List every line in the records that contains the string "Architecture", matching case exactly.

Dataset entries
● ● ●

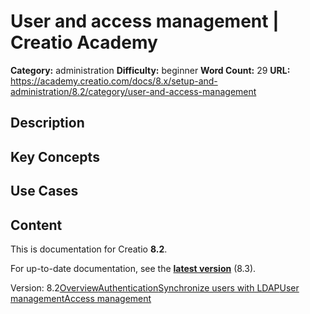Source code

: # User and access management | Creatio Academy

**Category:** administration **Difficulty:** beginner **Word Count:** 29
**URL:**
https://academy.creatio.com/docs/8.x/setup-and-administration/8.2/category/user-and-access-management

## Description

## Key Concepts

## Use Cases

## Content

This is documentation for Creatio **8.2**.

For up-to-date documentation, see the
**[latest version](/docs/8.x/setup-and-administration/category/user-and-access-management)**
(8.3).

Version:
8.2[Overview](/docs/8.x/setup-and-administration/8.2/administration/user-and-access-management/user-access-overview)[Authentication](/docs/8.x/setup-and-administration/8.2/category/authentication)[Synchronize users with LDAP](/docs/8.x/setup-and-administration/8.2/category/synchronize-users-with-ldap)[User management](/docs/8.x/setup-and-administration/8.2/category/user-management)[Access management](/docs/8.x/setup-and-administration/8.2/category/access-management)
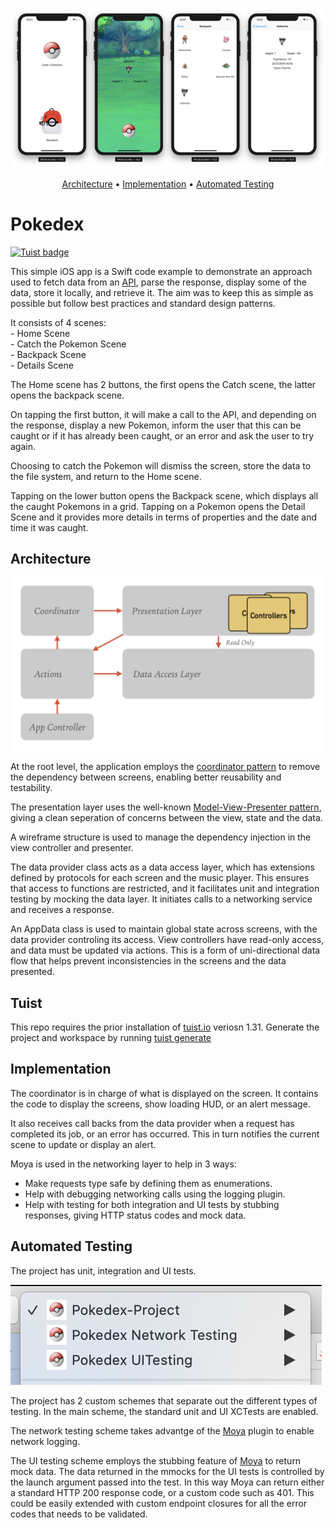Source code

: <p align="center">
    <img src="PokedexScreens.png"
      width=700>
</p>

<p align="center">
  <a href="#architecture">Architecture</a>
  • <a href="#implementation">Implementation</a>
  • <a href="#automated-testing">Automated Testing</a>
</p>


# Pokedex

[![Tuist badge](https://img.shields.io/badge/Powered%20by-Tuist-blue)](https://tuist.io) 


This simple iOS app is a Swift code example to demonstrate an approach used to fetch data from an [API](https://pokeapi.co), parse the response, display some of the data, store it locally, and retrieve it. The aim was to keep this as simple as possible but follow best practices and standard design patterns. 

It consists of 4 scenes: <br>
	- Home Scene <br>
	- Catch the Pokemon Scene <br>
	- Backpack Scene<br>
	- Details Scene<br>

The Home scene has 2 buttons, the first opens the Catch scene, the latter opens the backpack scene. 

On tapping the first button, it will make a call to the API, and depending on the response, display a new Pokemon, inform the user that this can be caught or if it has already been caught, or an error and ask the user to try again. 

Choosing to catch the Pokemon will dismiss the screen, store the data to the file system, and return to the Home scene. 

Tapping on the lower button opens the Backpack scene, which displays all the caught Pokemons in a grid. Tapping on a Pokemon opens the Detail Scene and it provides more details in terms of properties and the date and time it was caught.

## Architecture 

<p align="center">
    <img src="AppArchitecture.png" width="500” max-width="90%" alt="App Architecture" />
</p>

At the root level, the application employs the [coordinator pattern](http://khanlou.com/2015/01/the-coordinator/) to remove the dependency between screens, enabling better reusability and testability. 

The presentation layer uses the well-known [Model-View-Presenter pattern](https://en.wikipedia.org/wiki/Model–view–presenter), giving a clean seperation of concerns between the view, state and the data.

A wireframe structure is used to manage the dependency injection in the view controller and presenter.

The data provider class acts as a data access layer, which has extensions defined by protocols for each screen and the music player. This ensures that access to functions are restricted, and it facilitates unit and integration testing by mocking the data layer. It initiates calls to a networking service and receives a response.

An AppData class is used to maintain global state across screens, with the data provider controling its access. View controllers have read-only access, and data must be updated via actions. This is a form of uni-directional data flow that helps prevent inconsistencies in the screens and the data presented. 

## Tuist

This repo requires the prior installation of [tuist.io](https://tuist.io) veriosn 1.31. Generate the project and workspace by running [tuist generate](https://tuist.io/docs/usage/get-started/)

## Implementation 

The coordinator is in charge of what is displayed on the screen. It contains the code to display the screens, show loading HUD, or an alert message. 

It also receives call backs from the data provider when a request has completed its job, or an error has occurred. This in turn notifies the current scene to update or display an alert. 

Moya is used in the networking layer to help in 3 ways: <br>
- Make requests type safe by defining them as enumerations. <br>
- Help with debugging networking calls using the logging plugin. <br>
- Help with testing for both integration and UI tests by stubbing responses, giving HTTP status codes and mock data.
 
## Automated Testing
The project has unit, integration and UI tests.

![Project build schemes](PokedexTuistSchemes.png)

The project has 2 custom schemes that separate out the different types of testing. 
In the main scheme, the standard unit and UI XCTests are enabled. 

The network testing scheme takes advantge of the [Moya](https://github.com/Moya/Moya) plugin to enable network logging. 

The UI testing scheme employs the stubbing feature of [Moya](https://github.com/Moya/Moya) to return mock data. The data returned in the mmocks for the UI tests is controlled by the launch argument passed into the test. In this way Moya can return either a standard HTTP 200 response code, or a custom code such as 401. This could be easily extended with custom endpoint closures for all the error codes that needs to be validated. 

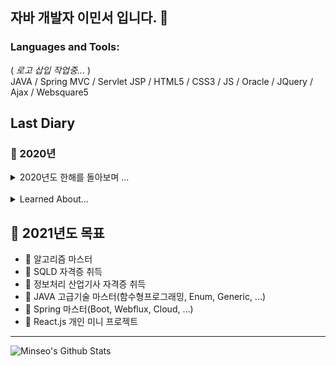 ## 자바 개발자 이민서 입니다. 👋
<!--
[나의 이력서 보기( Notion )](https://www.notion.so/Rhie-Minseo-bc361777b55d4c71ae201b0428b9587a)
-->
<!--
**dlalstj0213/dlalstj0213** is a ✨ _special_ ✨ repository because its `README.md` (this file) appears on your GitHub profile.

Here are some ideas to get you started:

- 🔭 I’m currently working on ...
- 🌱 I’m currently learning ...
- 👯 I’m looking to collaborate on ...
- 🤔 I’m looking for help with ...
- 💬 Ask me about ...
- 📫 How to reach me: ...
- 😄 Pronouns: ...
- ⚡ Fun fact: ...
-->

### Languages and Tools:
( *로고 삽입 작업중...* ) <br>
JAVA / Spring MVC / Servlet JSP / HTML5 / CSS3 / JS / Oracle / JQuery / Ajax / Websquare5
<br>
<!--
<img height="32" width="32" src="https://cdn.jsdelivr.net/npm/simple-icons@v4/icons/javascript.svg" />
<img height="32" width="32" src="https://cdn.jsdelivr.net/npm/simple-icons@v4/icons/html5.svg" />
<img height="32" width="32" src="https://cdn.jsdelivr.net/npm/simple-icons@v4/icons/css3.svg" />
<img height="32" width="32" src="https://cdn.jsdelivr.net/npm/simple-icons@v4/icons/spring.svg" />
<img height="32" width="32" src="https://cdn.jsdelivr.net/npm/simple-icons@v4/icons/oracle.svg" />
<img height="32" width="32" src="https://cdn.jsdelivr.net/npm/simple-icons@v4/icons/jquery.svg" />
<img height="32" width="32" style="" src="https://cdn.jsdelivr.net/npm/simple-icons@v4/icons/bootstrap.svg" />
-->

<!--
<img height="32" width="32" src="https://cdn.jsdelivr.net/npm/simple-icons@v3/icons/java.svg" />
<img height="32" width="32" src="https://cdn.jsdelivr.net/npm/simple-icons@v3/icons/youtube.svg" />
-->

## Last Diary
### :calendar: 2020년
<details>
<summary>2020년도 한해를 돌아보며 ...</summary>
<div markdown="1">
작성일: 2020-12-20

이제 곧 다가올 크리스마스를 보내고 나면 2020년도 올 한해가 마무리 된다. 벌써 2020년이 끝나다니... 이제부터 한해 마지막 쯤에 그 해 동안 나의 모습을 돌아보면서 부족했던 점을 찾아보고 뜻깊었던 일을 되새겨보면서 내년의 목표를 세워보는 시간을 가져보려 한다.

2020년, 최악이다. 코로나 때문에 나 뿐만이 아니라 전세계 사람들이 모두 힘들었던 한해였던것 같다.:mask: 제발 내년에는 훌륭한 사람들의 백신과 치료제를 통해 더 안전한 해를 보냈으면 하는 바램이다.:cry: 이렇게 우울했던 한해였기도 했지만 그래도 나에게 있어서 인생에 '새로운 출발'이라는 의미로 중요하고 의미있었던 한해였다.

올해 초, 1월부터, 나의 진로를 충분히 고민한 끝에 개발자의 길을 선택하게 되었다. 국비지원을 통해 학원에서 개발자 양성 교육 프로그램을 이수하였고, 학원 프로젝트 진행중 방송통신대학교에 입학하면서 스케줄 관리에 엄청 힘들어 했다. 갑자기 정신차리고 공부하려고 하니 모든 스케줄을 소화하려는데 큰 어려움을 겪었다. 진작에 공부좀 열심히 해볼걸...전에는 왜이리 귀찮아했는지...:sweat_smile: 하지만 이것도 성장해 가는 과정이라 생각하고 열심히 해봤다. 그렇지만 좋은 결과는 얻지 못했던것 같다. 시간을 효율적으로 써보고 규칙적인 생활과 계획적으로 살아보는 경험을 이제 막 해보려고 하니 당연한 결과이지 않았나 싶다. 그래도 너무 안타깝고 아쉽다. 대학교 과제도 엉성했고 기말도 제대로 준비하지 않아서 좋은 결과를 얻을 수 없었다. 이걸 다시 메꾸려면 졸업 일정도 늦춰지는데... 그래도 이미 지나버린 결과는 어쩔수 없다. 내년에 이런일이 또 발생하지 않게 틈틈히 학습하고 준비해서 좋은 성적을 이뤄야한다!:grinning:

학원을 이수하고 나서 바로 취업 준비를 했다. 평일에 매번 아침 일찍 사람들 출근시간에 맞춰서 공덕역 근처에
과학기술정보통신부에서 운영하는 ICT COC 센터로 갔다. 형의 추천으로 알게된 장소인데 자기계발 하기에 진짜 기가막힌 장소다. 거기서 개인 프로그래밍 공부와 학교 공부를 병행하고 쉴때 틈틈히 이력서를 넣었다. 그렇게 한달간의 시간 끝에 첫 직장을 구하게 되었다.:sunglasses:

이제 회사를 다니면서 업무를 통해 실제로 프로젝트가 어떤식으로 진행되는지 직접 경험 할 수 있었다. 그래서 조금더 재미가 붙은 느낌이 있다. 학원에서 프로젝트를 할때는 뭔가 우리끼리 짜고치고 하는 느낌이라 개발하는 느낌이 없었는데, 회사에서 실제 서비스할 프로젝트를 진행해보니 확실히 무게감이 있었다. 그리고 너무 다행히도 회사 선배들이 다들 개발에 관심이 많고 잘 알려줘서 회사 적응을 빨리 하고 나도 개발에 관심을 더 가지게 되는 효과를 받는것 같았다. 역시 정보를 아는 것과 모르는 것의 차이는 엄청나다. 그리고 나는 아직 부족하다. 난 더 많이 배우고 싶다. 또한, 자기계발을 계속해서 해야할 필요성도 느꼈다. 그래서 계획을 세워고 더 부지런하고 더 꾸준하게 더 악착같이 시간을 활용해서 하루를 보내야한다. 2021년은 아마 올 해보다 더 바쁘고 힘든 해가 될 것이고 심적으로 많이 지칠 수도 있다. 하지만 나의 5년 장기 목표를 달성 하기 위해선 아직 시작도 안했다고 볼 수있다. 힘내자!:smile: 2020년은 개발자로서 준비단계였다고 본다. 이제 시작이다. 잠시 길을 헤매더라도 뛰는 걸 멈추지 말자!:satisfied:
</div>
</details><br/>
<details>
<summary>Learned About... </summary>
<div markdown="2">
<ul>
  <li>JAVA 기본</li>
  <li>HTML/CSS/JS 기본</li>
  <li>JQuery</li>
  <li>Oracle DB</li>
  <li>Spring MVC</li>
  <li>Servlet JSP</li>
  <li>Websquare5</li>
  <li>Ajax</li>
</ul>
</div>
</details>

## :memo: 2021년도 목표
- :pushpin: 알고리즘 마스터
- :pushpin: SQLD 자격증 취득
- :pushpin: 정보처리 산업기사 자격증 취득
- :pushpin: JAVA 고급기술 마스터(함수형프로그래밍, Enum, Generic, ...)
- :pushpin: Spring 마스터(Boot, Webflux, Cloud, ...)
- :pushpin: React.js 개인 미니 프로젝트

<!-- START GITHUB STATS -->
---
<img align="left" alt="Minseo's Github Stats" src="https://github-readme-stats.vercel.app/api?username=dlalstj0213&show_icons=true&hide_border=true&theme=dark">
<!-- END GITHUB STATS -->

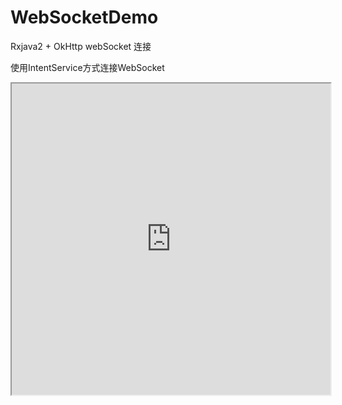 # WebSocketDemo
Rxjava2 + OkHttp webSocket 连接

使用IntentService方式连接WebSocket

<iframe height=498 width=510 src="http://player.youku.com/embed/XNjcyMDU4Njg0">


![图片](https://github.com/shejishi/WebSocketDemo/blob/master/gif/websocket%E6%B5%8B%E8%AF%95.gif)
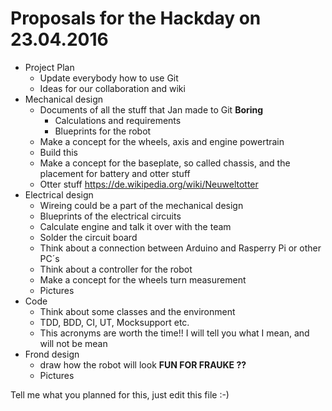 # Proposals for the Hackday on 23.04.2016

* Project Plan
  * Update everybody how to use Git
  * Ideas for our collaboration and wiki
* Mechanical design
  * Documents of all the stuff that Jan made to Git __Boring__
    * Calculations and requirements
    * Blueprints for the robot
  * Make a concept for the wheels, axis and engine powertrain
  * Build this
  * Make a concept for the baseplate, so called chassis, and the placement for battery and otter stuff 
  * Otter stuff https://de.wikipedia.org/wiki/Neuweltotter
* Electrical design
  * Wireing could be a part of the mechanical design
  * Blueprints of the electrical circuits
  * Calculate engine and talk it over with the team
  * Solder the circuit board
  * Think about a connection between Arduino and Rasperry Pi or other PC´s
  * Think about a controller for the robot
  * Make a concept for the wheels turn measurement
  * Pictures
* Code
  * Think about some classes and the environment 
  * TDD, BDD, CI, UT, Mocksupport etc. 
  * This acronyms are worth the time!! I will tell you what I mean, and will not be mean
* Frond design 
  * draw how the robot will look __FUN FOR FRAUKE ??__
  * Pictures 

Tell me what you planned for this, just edit this file :-)
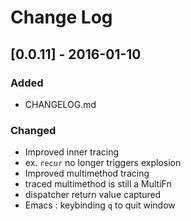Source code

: # Change Log

## [0.0.11] - 2016-01-10
### Added
- CHANGELOG.md

### Changed
- Improved inner tracing
 - ex. `recur` no longer triggers explosion
- Improved multimethod tracing
 - traced multimethod is still a MultiFn
 - dispatcher return value captured
- Emacs : keybinding `q` to quit window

● ● ●

• _ANSWER TO THIS PROBLEM_
  <a href="#architecture">Architecture</a>
## Architecture 
    <img src="AppArchitecture.png" width="500” max-width="90%" alt="App Architecture" />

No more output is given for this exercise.